Suenan pues inconsistentes y sobre todo banales los argumentos de quienes ven en que se convoque a una revocatoria una pretensión puramente revanchista o de malos perdedores, o que la reduzcan simplemente a un asunto de formalidades institucionales.
Es una cuestionable lectura del significado y la razón de ser de la democracia y de lo que para un país como Colombia, con muy pobredesarrollo de su cultura política, tienen este tipo de iniciativas. Imposible esperar una sociedad políticamente más cualificada y una democracia más sólida si no se promueve que el ciudadano tome parte en los asuntos que competen al presente y el futuro del territorio en que habita.
Si algo requiere este país es adentrarse en un proceso que lo deshaga de prácticas como la apatía, la desidia o el inmiscuirse en la política, el control y el ejercicio de Gobierno solo a partir de redes e intereses particulares o familiares, que es lo que verdaderamente se ha institucionalizado en el ser, el saber y el quehacer ciudadano; además de la desconfianza en la legalidad y el modo de funcionamiento del Estado. Lo que ahora se llama institucionalidad no es más que una urdimbre de prácticas prohijadas por una tecnocracia cómodamente erigida en el nepotismo, el clientelismo, el amiguismo, el CVY, la ausencia de criterios de meritocracia y un muy pobre desempeño en el ejercicio de la función pública.
A menos que se asuma la institucionalidad como la formalidad de un periodo de gobierno, un sistema de normas y procedimientos que habitualmente no se acogen, planes y programas que no se cumplen y no como virtudes, hitos y significaciones sociales enraizadas en el comportamiento, los hábitos, las costumbres, es decir, en la cultura, la tarea que corresponde es justamente la de institucionalizar un nuevo saber y unas nuevas prácticas en el ejercicio de la política y de la ciudadanía, que se traduzcan en la existencia de un sujeto con criterios para actuar en las decisiones sustantivas de sus territorios.
De manera que no se debe aceptar que se satanice el llamado a la participación ciudadana con el argumento de que es obstaculizar al gobernante y afectar por esa vía el desarrollo de la ciudad. La ciudad tampoco es tal si se desconoce tal vez el principal mecanismo con que cuenta el ciudadano para ejercer su rol político y pronunciarse sobre el ejercicio de gobierno. Es claro que en ésta, como en cualquier democracia, quien ha sido elegido no tiene un poder omnímodo y la medida de su gestión está en cabeza de los gobernados. Es de la esencia de la democracia que el poder del elegido pueda ser puesto en cuestión y confirmado o relevado si así lo consideran los ciudadanos.

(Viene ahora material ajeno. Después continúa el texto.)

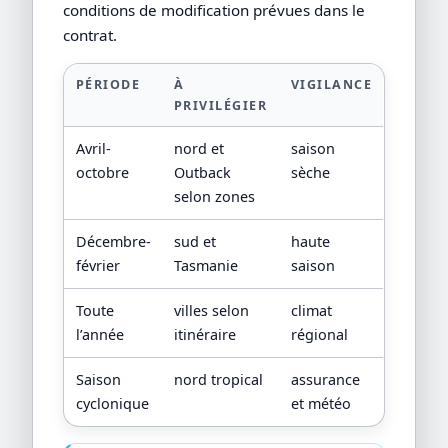
conditions de modification prévues dans le
contrat.
PÉRIODE
À
VIGILANCE
PRIVILÉGIER
Avril-
nord et
saison
octobre
Outback
sèche
selon zones
Décembre-
sud et
haute
février
Tasmanie
saison
Toute
villes selon
climat
l’année
itinéraire
régional
Saison
nord tropical
assurance
cyclonique
et météo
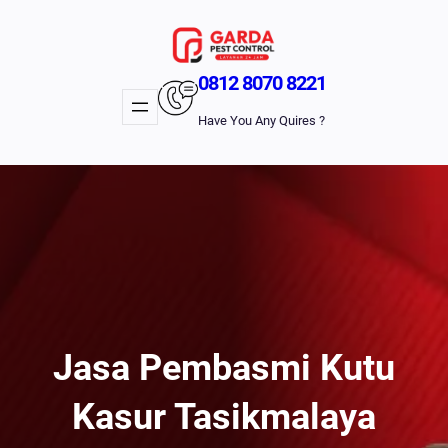
Lewati
Ke
Konten
0812 8070 8221
Have You Any Quires ?
Jasa Pembasmi Kutu
Kasur Tasikmalaya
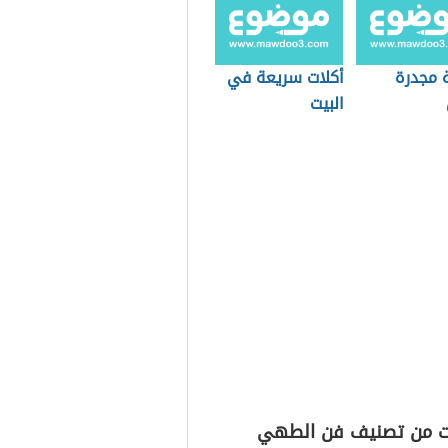
 مجدرة
أكلات سريعة في
البيت
ت من تصنيف فن الطهي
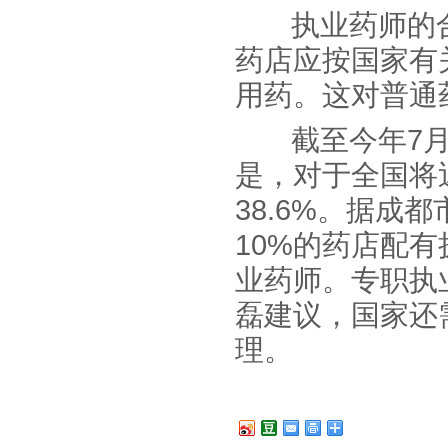
执业药师的合理
药店应按国家有
用药。这对普通
截至今年7月3
是，对于全国将
38.6%。据
10%的药店配
业药师。专职执
磊建议，国家还
理。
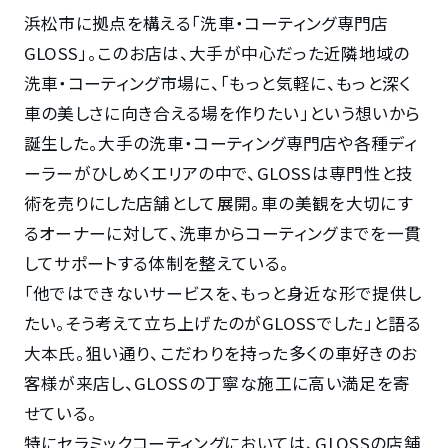
浜松市に拠点を構える「洗車・コーティング専門店
GLOSS」。このお店は、大手が中心だった近隣地域の
洗車・コーティング市場に、「もっと気軽に、もっと深く
車の美しさに向き合える場を作りたい」という想いから
誕生した。大手の洗車・コーティング専門店や各種ディ
ーラーがひしめくエリアの中で、GLOSSは専門性と技
術を売りにした店舗として展開。車の美観を大切にす
るオーナーに対して、洗車からコーティングまでを一貫
してサポートする体制を整えている。
「他ではできないサービスを、もっと身近な形で提供し
たい。そう考えて立ち上げたのがGLOSSでした」と語る
大本氏。狙い通り、こだわりを持った多くの車好きのお
客様が来店し、GLOSSの丁寧な施工に高い満足を寄
せている。
特にセラミックコーティングにおいては、GLOSSの店舗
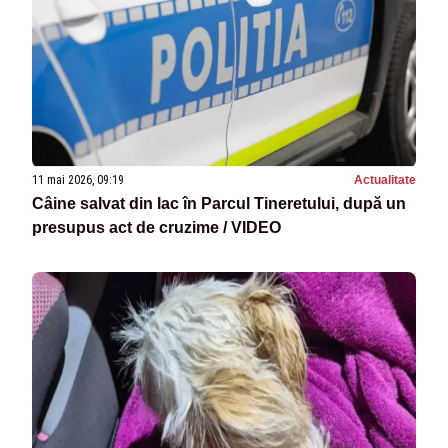
11 mai 2026, 09:19
Actualitate
Câine salvat din lac în Parcul Tineretului, după un
presupus act de cruzime / VIDEO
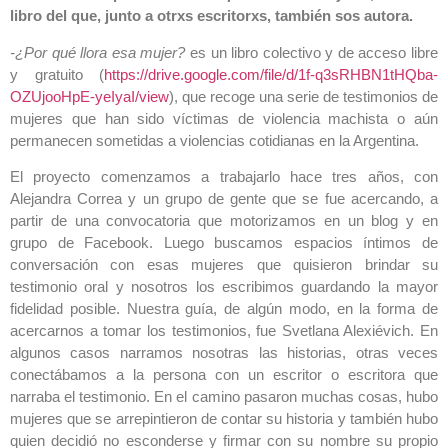
libro del que, junto a otrxs escritorxs, también sos autora.
-¿Por qué llora esa mujer?
es un libro colectivo y de acceso libre
y gratuito (
https://drive.google.com/file/d/1f-q3sRHBN1tHQba-
OZUjooHpE-yeIyaI/view
), que recoge una serie de testimonios de
mujeres que han sido víctimas de violencia machista o aún
permanecen sometidas a violencias cotidianas en la Argentina.
El proyecto comenzamos a trabajarlo hace tres años, con
Alejandra Correa y un grupo de gente que se fue acercando, a
partir de una convocatoria que motorizamos en un blog y en
grupo de Facebook. Luego buscamos espacios íntimos de
conversación con esas mujeres que quisieron brindar su
testimonio oral y nosotros los escribimos guardando la mayor
fidelidad posible. Nuestra guía, de algún modo, en la forma de
acercarnos a tomar los testimonios, fue Svetlana Alexiévich. En
algunos casos narramos nosotras las historias, otras veces
conectábamos a la persona con un escritor o escritora que
narraba el testimonio. En el camino pasaron muchas cosas, hubo
mujeres que se arrepintieron de contar su historia y también hubo
quien decidió no esconderse y firmar con su nombre su propio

No hay que olvidar también que en una democracia el gobernante no representa sólo a los que lo eligieron.
El solo llamado a la revocatoria no define nada, hay que dejar que el electorado se pronuncie; es la condición para garantizar efectividad de las leyes, la vigencia de los derechos, el afianzamiento de la institucionalidad, la recreación de la política y la profundización de la democracia. No puede ser que nos cueste tanto valorar y aceptar el uso de mecanismos que por algo fueron previstos en la constitución y que hay que permitir que se desarrollen. No puede ganar la incertidumbre o el miedo del que prefiere lo malo por conocido que lo bueno por conocer.